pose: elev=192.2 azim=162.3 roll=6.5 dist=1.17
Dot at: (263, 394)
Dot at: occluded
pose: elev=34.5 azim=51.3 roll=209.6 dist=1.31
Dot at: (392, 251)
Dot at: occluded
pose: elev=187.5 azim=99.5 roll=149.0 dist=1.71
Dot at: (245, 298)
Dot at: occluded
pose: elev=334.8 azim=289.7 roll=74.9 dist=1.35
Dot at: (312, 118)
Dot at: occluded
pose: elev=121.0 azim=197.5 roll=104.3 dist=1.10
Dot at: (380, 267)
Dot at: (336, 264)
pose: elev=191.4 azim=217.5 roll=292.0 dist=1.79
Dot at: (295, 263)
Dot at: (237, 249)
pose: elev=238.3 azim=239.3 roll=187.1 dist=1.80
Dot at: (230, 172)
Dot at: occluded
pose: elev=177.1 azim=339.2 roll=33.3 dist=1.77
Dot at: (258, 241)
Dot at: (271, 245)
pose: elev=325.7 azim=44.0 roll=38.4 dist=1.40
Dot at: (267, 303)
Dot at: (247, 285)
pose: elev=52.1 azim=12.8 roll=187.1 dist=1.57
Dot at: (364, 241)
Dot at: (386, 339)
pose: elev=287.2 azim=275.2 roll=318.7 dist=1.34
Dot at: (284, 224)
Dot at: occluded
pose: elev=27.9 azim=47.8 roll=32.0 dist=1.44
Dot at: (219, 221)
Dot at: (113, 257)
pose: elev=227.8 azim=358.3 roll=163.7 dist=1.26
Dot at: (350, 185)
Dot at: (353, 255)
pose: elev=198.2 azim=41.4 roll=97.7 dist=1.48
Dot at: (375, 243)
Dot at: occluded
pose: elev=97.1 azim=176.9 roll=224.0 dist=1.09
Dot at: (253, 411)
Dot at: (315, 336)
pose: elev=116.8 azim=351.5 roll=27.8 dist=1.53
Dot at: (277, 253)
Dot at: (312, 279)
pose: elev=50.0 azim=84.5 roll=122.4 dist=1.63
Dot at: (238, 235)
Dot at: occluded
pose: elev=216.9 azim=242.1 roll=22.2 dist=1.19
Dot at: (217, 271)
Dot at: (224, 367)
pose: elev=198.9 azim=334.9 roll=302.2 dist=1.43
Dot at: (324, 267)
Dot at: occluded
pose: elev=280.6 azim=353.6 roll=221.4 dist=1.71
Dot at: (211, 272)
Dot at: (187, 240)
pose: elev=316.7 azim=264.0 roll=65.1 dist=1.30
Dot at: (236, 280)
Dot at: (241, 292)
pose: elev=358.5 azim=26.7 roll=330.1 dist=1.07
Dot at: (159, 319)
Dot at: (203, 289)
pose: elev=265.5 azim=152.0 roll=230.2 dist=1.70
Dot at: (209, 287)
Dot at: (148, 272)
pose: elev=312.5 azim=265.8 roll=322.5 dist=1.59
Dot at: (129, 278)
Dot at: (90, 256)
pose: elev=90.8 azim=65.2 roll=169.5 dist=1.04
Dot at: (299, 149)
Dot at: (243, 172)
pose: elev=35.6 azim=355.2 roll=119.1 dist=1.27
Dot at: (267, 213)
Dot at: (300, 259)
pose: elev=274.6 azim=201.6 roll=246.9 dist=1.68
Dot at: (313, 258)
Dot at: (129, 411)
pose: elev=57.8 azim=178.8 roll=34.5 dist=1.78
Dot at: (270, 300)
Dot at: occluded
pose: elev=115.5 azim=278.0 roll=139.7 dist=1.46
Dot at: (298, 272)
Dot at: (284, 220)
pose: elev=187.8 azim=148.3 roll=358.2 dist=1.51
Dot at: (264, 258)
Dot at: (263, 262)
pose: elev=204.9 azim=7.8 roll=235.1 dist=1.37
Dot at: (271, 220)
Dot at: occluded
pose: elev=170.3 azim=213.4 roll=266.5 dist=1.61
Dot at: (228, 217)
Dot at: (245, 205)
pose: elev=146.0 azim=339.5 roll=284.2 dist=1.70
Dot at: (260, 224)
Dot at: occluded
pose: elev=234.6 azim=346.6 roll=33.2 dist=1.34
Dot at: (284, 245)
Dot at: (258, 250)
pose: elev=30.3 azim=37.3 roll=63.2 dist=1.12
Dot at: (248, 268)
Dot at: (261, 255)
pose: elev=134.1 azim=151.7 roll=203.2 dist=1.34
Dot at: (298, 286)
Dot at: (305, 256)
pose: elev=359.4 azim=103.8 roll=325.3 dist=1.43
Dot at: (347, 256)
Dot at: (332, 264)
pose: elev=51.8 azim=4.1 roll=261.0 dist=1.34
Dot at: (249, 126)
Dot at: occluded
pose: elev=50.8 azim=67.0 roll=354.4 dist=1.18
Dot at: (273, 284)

====================

▶ _Request_
Reproduce every one of the records above line for line, with no changes.

▶ _Response below_
pose: elev=192.2 azim=162.3 roll=6.5 dist=1.17
Dot at: (263, 394)
Dot at: occluded
pose: elev=34.5 azim=51.3 roll=209.6 dist=1.31
Dot at: (392, 251)
Dot at: occluded
pose: elev=187.5 azim=99.5 roll=149.0 dist=1.71
Dot at: (245, 298)
Dot at: occluded
pose: elev=334.8 azim=289.7 roll=74.9 dist=1.35
Dot at: (312, 118)
Dot at: occluded
pose: elev=121.0 azim=197.5 roll=104.3 dist=1.10
Dot at: (380, 267)
Dot at: (336, 264)
pose: elev=191.4 azim=217.5 roll=292.0 dist=1.79
Dot at: (295, 263)
Dot at: (237, 249)
pose: elev=238.3 azim=239.3 roll=187.1 dist=1.80
Dot at: (230, 172)
Dot at: occluded
pose: elev=177.1 azim=339.2 roll=33.3 dist=1.77
Dot at: (258, 241)
Dot at: (271, 245)
pose: elev=325.7 azim=44.0 roll=38.4 dist=1.40
Dot at: (267, 303)
Dot at: (247, 285)
pose: elev=52.1 azim=12.8 roll=187.1 dist=1.57
Dot at: (364, 241)
Dot at: (386, 339)
pose: elev=287.2 azim=275.2 roll=318.7 dist=1.34
Dot at: (284, 224)
Dot at: occluded
pose: elev=27.9 azim=47.8 roll=32.0 dist=1.44
Dot at: (219, 221)
Dot at: (113, 257)
pose: elev=227.8 azim=358.3 roll=163.7 dist=1.26
Dot at: (350, 185)
Dot at: (353, 255)
pose: elev=198.2 azim=41.4 roll=97.7 dist=1.48
Dot at: (375, 243)
Dot at: occluded
pose: elev=97.1 azim=176.9 roll=224.0 dist=1.09
Dot at: (253, 411)
Dot at: (315, 336)
pose: elev=116.8 azim=351.5 roll=27.8 dist=1.53
Dot at: (277, 253)
Dot at: (312, 279)
pose: elev=50.0 azim=84.5 roll=122.4 dist=1.63
Dot at: (238, 235)
Dot at: occluded
pose: elev=216.9 azim=242.1 roll=22.2 dist=1.19
Dot at: (217, 271)
Dot at: (224, 367)
pose: elev=198.9 azim=334.9 roll=302.2 dist=1.43
Dot at: (324, 267)
Dot at: occluded
pose: elev=280.6 azim=353.6 roll=221.4 dist=1.71
Dot at: (211, 272)
Dot at: (187, 240)
pose: elev=316.7 azim=264.0 roll=65.1 dist=1.30
Dot at: (236, 280)
Dot at: (241, 292)
pose: elev=358.5 azim=26.7 roll=330.1 dist=1.07
Dot at: (159, 319)
Dot at: (203, 289)
pose: elev=265.5 azim=152.0 roll=230.2 dist=1.70
Dot at: (209, 287)
Dot at: (148, 272)
pose: elev=312.5 azim=265.8 roll=322.5 dist=1.59
Dot at: (129, 278)
Dot at: (90, 256)
pose: elev=90.8 azim=65.2 roll=169.5 dist=1.04
Dot at: (299, 149)
Dot at: (243, 172)
pose: elev=35.6 azim=355.2 roll=119.1 dist=1.27
Dot at: (267, 213)
Dot at: (300, 259)
pose: elev=274.6 azim=201.6 roll=246.9 dist=1.68
Dot at: (313, 258)
Dot at: (129, 411)
pose: elev=57.8 azim=178.8 roll=34.5 dist=1.78
Dot at: (270, 300)
Dot at: occluded
pose: elev=115.5 azim=278.0 roll=139.7 dist=1.46
Dot at: (298, 272)
Dot at: (284, 220)
pose: elev=187.8 azim=148.3 roll=358.2 dist=1.51
Dot at: (264, 258)
Dot at: (263, 262)
pose: elev=204.9 azim=7.8 roll=235.1 dist=1.37
Dot at: (271, 220)
Dot at: occluded
pose: elev=170.3 azim=213.4 roll=266.5 dist=1.61
Dot at: (228, 217)
Dot at: (245, 205)
pose: elev=146.0 azim=339.5 roll=284.2 dist=1.70
Dot at: (260, 224)
Dot at: occluded
pose: elev=234.6 azim=346.6 roll=33.2 dist=1.34
Dot at: (284, 245)
Dot at: (258, 250)
pose: elev=30.3 azim=37.3 roll=63.2 dist=1.12
Dot at: (248, 268)
Dot at: (261, 255)
pose: elev=134.1 azim=151.7 roll=203.2 dist=1.34
Dot at: (298, 286)
Dot at: (305, 256)
pose: elev=359.4 azim=103.8 roll=325.3 dist=1.43
Dot at: (347, 256)
Dot at: (332, 264)
pose: elev=51.8 azim=4.1 roll=261.0 dist=1.34
Dot at: (249, 126)
Dot at: occluded
pose: elev=50.8 azim=67.0 roll=354.4 dist=1.18
Dot at: (273, 284)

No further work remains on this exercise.